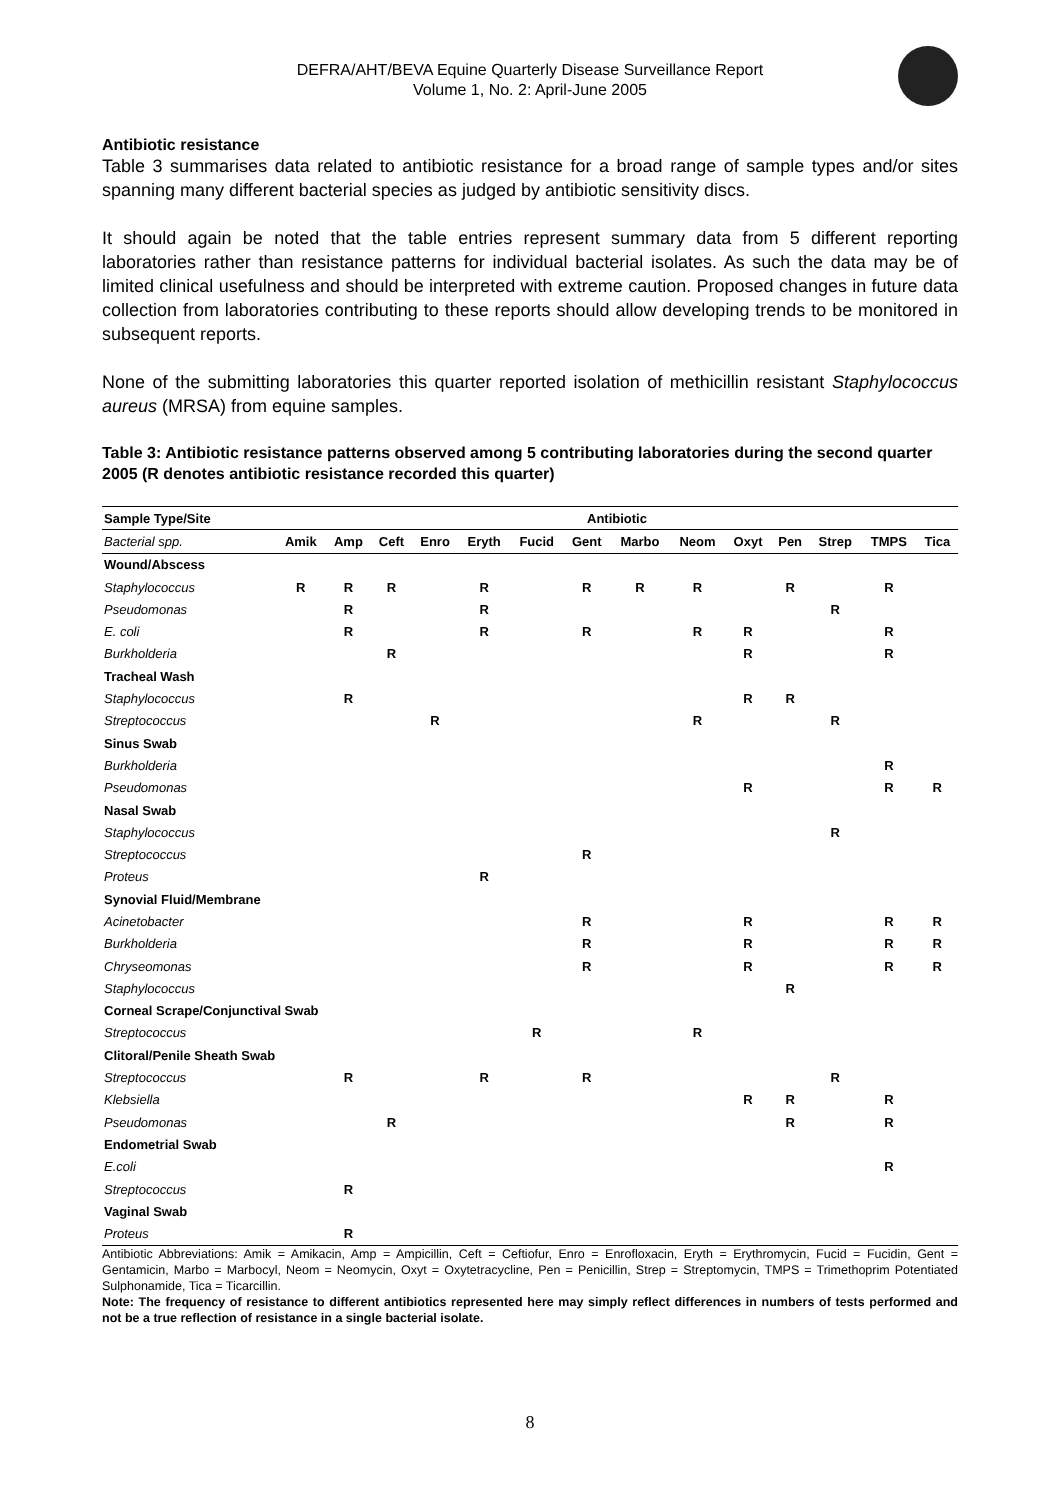DEFRA/AHT/BEVA Equine Quarterly Disease Surveillance Report
Volume 1, No. 2: April-June 2005
Antibiotic resistance
Table 3 summarises data related to antibiotic resistance for a broad range of sample types and/or sites spanning many different bacterial species as judged by antibiotic sensitivity discs.
It should again be noted that the table entries represent summary data from 5 different reporting laboratories rather than resistance patterns for individual bacterial isolates. As such the data may be of limited clinical usefulness and should be interpreted with extreme caution. Proposed changes in future data collection from laboratories contributing to these reports should allow developing trends to be monitored in subsequent reports.
None of the submitting laboratories this quarter reported isolation of methicillin resistant Staphylococcus aureus (MRSA) from equine samples.
Table 3: Antibiotic resistance patterns observed among 5 contributing laboratories during the second quarter 2005 (R denotes antibiotic resistance recorded this quarter)
| Sample Type/Site | Antibiotic | | | | | | | | | | | | | |
| --- | --- | --- | --- | --- | --- | --- | --- | --- | --- | --- | --- | --- | --- | --- |
| Bacterial spp. | Amik | Amp | Ceft | Enro | Eryth | Fucid | Gent | Marbo | Neom | Oxyt | Pen | Strep | TMPS | Tica |
| Wound/Abscess | | | | | | | | | | | | | | |
| Staphylococcus | R | R | R | | R | | R | R | R | | R | | R | |
| Pseudomonas | | R | | | R | | | | | | | R | | |
| E. coli | | R | | | R | | R | | R | R | | | R | |
| Burkholderia | | | R | | | | | | | R | | | R | |
| Tracheal Wash | | | | | | | | | | | | | | |
| Staphylococcus | | R | | | | | | | | R | R | | | |
| Streptococcus | | | | R | | | | | R | | | R | | |
| Sinus Swab | | | | | | | | | | | | | | |
| Burkholderia | | | | | | | | | | | | | R | |
| Pseudomonas | | | | | | | | | | R | | | R | R |
| Nasal Swab | | | | | | | | | | | | | | |
| Staphylococcus | | | | | | | | | | | | R | | |
| Streptococcus | | | | | | | R | | | | | | | |
| Proteus | | | | | R | | | | | | | | | |
| Synovial Fluid/Membrane | | | | | | | | | | | | | | |
| Acinetobacter | | | | | | | R | | | R | | | R | R |
| Burkholderia | | | | | | | R | | | R | | | R | R |
| Chryseomonas | | | | | | | R | | | R | | | R | R |
| Staphylococcus | | | | | | | | | | | R | | | |
| Corneal Scrape/Conjunctival Swab | | | | | | | | | | | | | | |
| Streptococcus | | | | | | R | | | R | | | | | |
| Clitoral/Penile Sheath Swab | | | | | | | | | | | | | | |
| Streptococcus | | R | | | R | | R | | | | | R | | |
| Klebsiella | | | | | | | | | | R | R | | R | |
| Pseudomonas | | | R | | | | | | | | R | | R | |
| Endometrial Swab | | | | | | | | | | | | | | |
| E.coli | | | | | | | | | | | | | R | |
| Streptococcus | | R | | | | | | | | | | | | |
| Vaginal Swab | | | | | | | | | | | | | | |
| Proteus | | R | | | | | | | | | | | | |
Antibiotic Abbreviations: Amik = Amikacin, Amp = Ampicillin, Ceft = Ceftiofur, Enro = Enrofloxacin, Eryth = Erythromycin, Fucid = Fucidin, Gent = Gentamicin, Marbo = Marbocyl, Neom = Neomycin, Oxyt = Oxytetracycline, Pen = Penicillin, Strep = Streptomycin, TMPS = Trimethoprim Potentiated Sulphonamide, Tica = Ticarcillin.
Note: The frequency of resistance to different antibiotics represented here may simply reflect differences in numbers of tests performed and not be a true reflection of resistance in a single bacterial isolate.
8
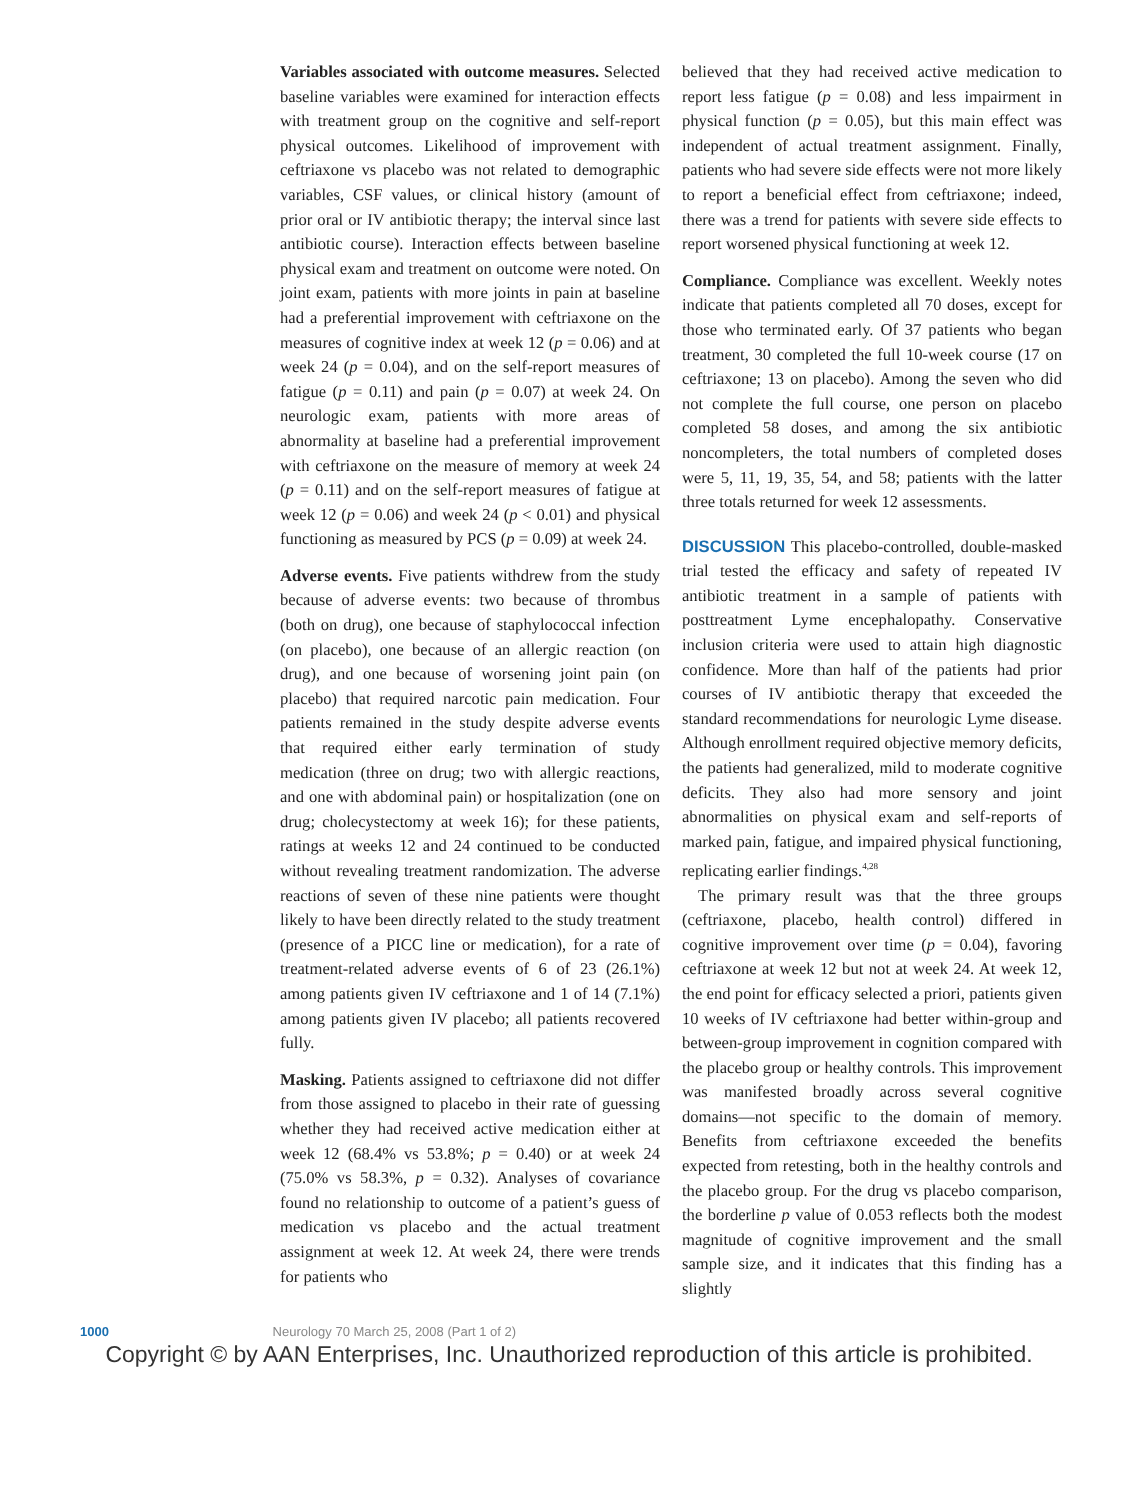Variables associated with outcome measures. Selected baseline variables were examined for interaction effects with treatment group on the cognitive and self-report physical outcomes. Likelihood of improvement with ceftriaxone vs placebo was not related to demographic variables, CSF values, or clinical history (amount of prior oral or IV antibiotic therapy; the interval since last antibiotic course). Interaction effects between baseline physical exam and treatment on outcome were noted. On joint exam, patients with more joints in pain at baseline had a preferential improvement with ceftriaxone on the measures of cognitive index at week 12 (p = 0.06) and at week 24 (p = 0.04), and on the self-report measures of fatigue (p = 0.11) and pain (p = 0.07) at week 24. On neurologic exam, patients with more areas of abnormality at baseline had a preferential improvement with ceftriaxone on the measure of memory at week 24 (p = 0.11) and on the self-report measures of fatigue at week 12 (p = 0.06) and week 24 (p < 0.01) and physical functioning as measured by PCS (p = 0.09) at week 24.
Adverse events. Five patients withdrew from the study because of adverse events: two because of thrombus (both on drug), one because of staphylococcal infection (on placebo), one because of an allergic reaction (on drug), and one because of worsening joint pain (on placebo) that required narcotic pain medication. Four patients remained in the study despite adverse events that required either early termination of study medication (three on drug; two with allergic reactions, and one with abdominal pain) or hospitalization (one on drug; cholecystectomy at week 16); for these patients, ratings at weeks 12 and 24 continued to be conducted without revealing treatment randomization. The adverse reactions of seven of these nine patients were thought likely to have been directly related to the study treatment (presence of a PICC line or medication), for a rate of treatment-related adverse events of 6 of 23 (26.1%) among patients given IV ceftriaxone and 1 of 14 (7.1%) among patients given IV placebo; all patients recovered fully.
Masking. Patients assigned to ceftriaxone did not differ from those assigned to placebo in their rate of guessing whether they had received active medication either at week 12 (68.4% vs 53.8%; p = 0.40) or at week 24 (75.0% vs 58.3%, p = 0.32). Analyses of covariance found no relationship to outcome of a patient’s guess of medication vs placebo and the actual treatment assignment at week 12. At week 24, there were trends for patients who
believed that they had received active medication to report less fatigue (p = 0.08) and less impairment in physical function (p = 0.05), but this main effect was independent of actual treatment assignment. Finally, patients who had severe side effects were not more likely to report a beneficial effect from ceftriaxone; indeed, there was a trend for patients with severe side effects to report worsened physical functioning at week 12.
Compliance. Compliance was excellent. Weekly notes indicate that patients completed all 70 doses, except for those who terminated early. Of 37 patients who began treatment, 30 completed the full 10-week course (17 on ceftriaxone; 13 on placebo). Among the seven who did not complete the full course, one person on placebo completed 58 doses, and among the six antibiotic noncompleters, the total numbers of completed doses were 5, 11, 19, 35, 54, and 58; patients with the latter three totals returned for week 12 assessments.
DISCUSSION This placebo-controlled, double-masked trial tested the efficacy and safety of repeated IV antibiotic treatment in a sample of patients with posttreatment Lyme encephalopathy. Conservative inclusion criteria were used to attain high diagnostic confidence. More than half of the patients had prior courses of IV antibiotic therapy that exceeded the standard recommendations for neurologic Lyme disease. Although enrollment required objective memory deficits, the patients had generalized, mild to moderate cognitive deficits. They also had more sensory and joint abnormalities on physical exam and self-reports of marked pain, fatigue, and impaired physical functioning, replicating earlier findings.<sup>4,28</sup>
The primary result was that the three groups (ceftriaxone, placebo, health control) differed in cognitive improvement over time (p = 0.04), favoring ceftriaxone at week 12 but not at week 24. At week 12, the end point for efficacy selected a priori, patients given 10 weeks of IV ceftriaxone had better within-group and between-group improvement in cognition compared with the placebo group or healthy controls. This improvement was manifested broadly across several cognitive domains—not specific to the domain of memory. Benefits from ceftriaxone exceeded the benefits expected from retesting, both in the healthy controls and the placebo group. For the drug vs placebo comparison, the borderline p value of 0.053 reflects both the modest magnitude of cognitive improvement and the small sample size, and it indicates that this finding has a slightly
1000 Neurology 70 March 25, 2008 (Part 1 of 2)
Copyright © by AAN Enterprises, Inc. Unauthorized reproduction of this article is prohibited.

|---|

• [Task] Please give the material above again in full, with no pictures in your version.

• [Your solution]
DEFRA/AHT/BEVA Equine Quarterly Disease Surveillance Report
Volume 1, No. 2: April-June 2005
Antibiotic resistance
Table 3 summarises data related to antibiotic resistance for a broad range of sample types and/or sites spanning many different bacterial species as judged by antibiotic sensitivity discs.
It should again be noted that the table entries represent summary data from 5 different reporting laboratories rather than resistance patterns for individual bacterial isolates. As such the data may be of limited clinical usefulness and should be interpreted with extreme caution. Proposed changes in future data collection from laboratories contributing to these reports should allow developing trends to be monitored in subsequent reports.
None of the submitting laboratories this quarter reported isolation of methicillin resistant Staphylococcus aureus (MRSA) from equine samples.
Table 3: Antibiotic resistance patterns observed among 5 contributing laboratories during the second quarter 2005 (R denotes antibiotic resistance recorded this quarter)
| Sample Type/Site | Antibiotic | | | | | | | | | | | | | |
| --- | --- | --- | --- | --- | --- | --- | --- | --- | --- | --- | --- | --- | --- | --- |
| Bacterial spp. | Amik | Amp | Ceft | Enro | Eryth | Fucid | Gent | Marbo | Neom | Oxyt | Pen | Strep | TMPS | Tica |
| Wound/Abscess | | | | | | | | | | | | | | |
| Staphylococcus | R | R | R | | R | | R | R | R | | R | | R | |
| Pseudomonas | | R | | | R | | | | | | | R | | |
| E. coli | | R | | | R | | R | | R | R | | | R | |
| Burkholderia | | | R | | | | | | | R | | | R | |
| Tracheal Wash | | | | | | | | | | | | | | |
| Staphylococcus | | R | | | | | | | | R | R | | | |
| Streptococcus | | | | R | | | | | R | | | R | | |
| Sinus Swab | | | | | | | | | | | | | | |
| Burkholderia | | | | | | | | | | | | | R | |
| Pseudomonas | | | | | | | | | | R | | | R | R |
| Nasal Swab | | | | | | | | | | | | | | |
| Staphylococcus | | | | | | | | | | | | R | | |
| Streptococcus | | | | | | | R | | | | | | | |
| Proteus | | | | | R | | | | | | | | | |
| Synovial Fluid/Membrane | | | | | | | | | | | | | | |
| Acinetobacter | | | | | | | R | | | R | | | R | R |
| Burkholderia | | | | | | | R | | | R | | | R | R |
| Chryseomonas | | | | | | | R | | | R | | | R | R |
| Staphylococcus | | | | | | | | | | | R | | | |
| Corneal Scrape/Conjunctival Swab | | | | | | | | | | | | | | |
| Streptococcus | | | | | | R | | | R | | | | | |
| Clitoral/Penile Sheath Swab | | | | | | | | | | | | | | |
| Streptococcus | | R | | | R | | R | | | | | R | | |
| Klebsiella | | | | | | | | | | R | R | | R | |
| Pseudomonas | | | R | | | | | | | | R | | R | |
| Endometrial Swab | | | | | | | | | | | | | | |
| E.coli | | | | | | | | | | | | | R | |
| Streptococcus | | R | | | | | | | | | | | | |
| Vaginal Swab | | | | | | | | | | | | | | |
| Proteus | | R | | | | | | | | | | | | |
Antibiotic Abbreviations: Amik = Amikacin, Amp = Ampicillin, Ceft = Ceftiofur, Enro = Enrofloxacin, Eryth = Erythromycin, Fucid = Fucidin, Gent = Gentamicin, Marbo = Marbocyl, Neom = Neomycin, Oxyt = Oxytetracycline, Pen = Penicillin, Strep = Streptomycin, TMPS = Trimethoprim Potentiated Sulphonamide, Tica = Ticarcillin.
Note: The frequency of resistance to different antibiotics represented here may simply reflect differences in numbers of tests performed and not be a true reflection of resistance in a single bacterial isolate.
8
Variables associated with outcome measures. Selected baseline variables were examined for interaction effects with treatment group on the cognitive and self-report physical outcomes. Likelihood of improvement with ceftriaxone vs placebo was not related to demographic variables, CSF values, or clinical history (amount of prior oral or IV antibiotic therapy; the interval since last antibiotic course). Interaction effects between baseline physical exam and treatment on outcome were noted. On joint exam, patients with more joints in pain at baseline had a preferential improvement with ceftriaxone on the measures of cognitive index at week 12 (p = 0.06) and at week 24 (p = 0.04), and on the self-report measures of fatigue (p = 0.11) and pain (p = 0.07) at week 24. On neurologic exam, patients with more areas of abnormality at baseline had a preferential improvement with ceftriaxone on the measure of memory at week 24 (p = 0.11) and on the self-report measures of fatigue at week 12 (p = 0.06) and week 24 (p < 0.01) and physical functioning as measured by PCS (p = 0.09) at week 24.
Adverse events. Five patients withdrew from the study because of adverse events: two because of thrombus (both on drug), one because of staphylococcal infection (on placebo), one because of an allergic reaction (on drug), and one because of worsening joint pain (on placebo) that required narcotic pain medication. Four patients remained in the study despite adverse events that required either early termination of study medication (three on drug; two with allergic reactions, and one with abdominal pain) or hospitalization (one on drug; cholecystectomy at week 16); for these patients, ratings at weeks 12 and 24 continued to be conducted without revealing treatment randomization. The adverse reactions of seven of these nine patients were thought likely to have been directly related to the study treatment (presence of a PICC line or medication), for a rate of treatment-related adverse events of 6 of 23 (26.1%) among patients given IV ceftriaxone and 1 of 14 (7.1%) among patients given IV placebo; all patients recovered fully.
Masking. Patients assigned to ceftriaxone did not differ from those assigned to placebo in their rate of guessing whether they had received active medication either at week 12 (68.4% vs 53.8%; p = 0.40) or at week 24 (75.0% vs 58.3%, p = 0.32). Analyses of covariance found no relationship to outcome of a patient’s guess of medication vs placebo and the actual treatment assignment at week 12. At week 24, there were trends for patients who
believed that they had received active medication to report less fatigue (p = 0.08) and less impairment in physical function (p = 0.05), but this main effect was independent of actual treatment assignment. Finally, patients who had severe side effects were not more likely to report a beneficial effect from ceftriaxone; indeed, there was a trend for patients with severe side effects to report worsened physical functioning at week 12.
Compliance. Compliance was excellent. Weekly notes indicate that patients completed all 70 doses, except for those who terminated early. Of 37 patients who began treatment, 30 completed the full 10-week course (17 on ceftriaxone; 13 on placebo). Among the seven who did not complete the full course, one person on placebo completed 58 doses, and among the six antibiotic noncompleters, the total numbers of completed doses were 5, 11, 19, 35, 54, and 58; patients with the latter three totals returned for week 12 assessments.
DISCUSSION This placebo-controlled, double-masked trial tested the efficacy and safety of repeated IV antibiotic treatment in a sample of patients with posttreatment Lyme encephalopathy. Conservative inclusion criteria were used to attain high diagnostic confidence. More than half of the patients had prior courses of IV antibiotic therapy that exceeded the standard recommendations for neurologic Lyme disease. Although enrollment required objective memory deficits, the patients had generalized, mild to moderate cognitive deficits. They also had more sensory and joint abnormalities on physical exam and self-reports of marked pain, fatigue, and impaired physical functioning, replicating earlier findings.<sup>4,28</sup>
The primary result was that the three groups (ceftriaxone, placebo, health control) differed in cognitive improvement over time (p = 0.04), favoring ceftriaxone at week 12 but not at week 24. At week 12, the end point for efficacy selected a priori, patients given 10 weeks of IV ceftriaxone had better within-group and between-group improvement in cognition compared with the placebo group or healthy controls. This improvement was manifested broadly across several cognitive domains—not specific to the domain of memory. Benefits from ceftriaxone exceeded the benefits expected from retesting, both in the healthy controls and the placebo group. For the drug vs placebo comparison, the borderline p value of 0.053 reflects both the modest magnitude of cognitive improvement and the small sample size, and it indicates that this finding has a slightly
1000 Neurology 70 March 25, 2008 (Part 1 of 2)
Copyright © by AAN Enterprises, Inc. Unauthorized reproduction of this article is prohibited.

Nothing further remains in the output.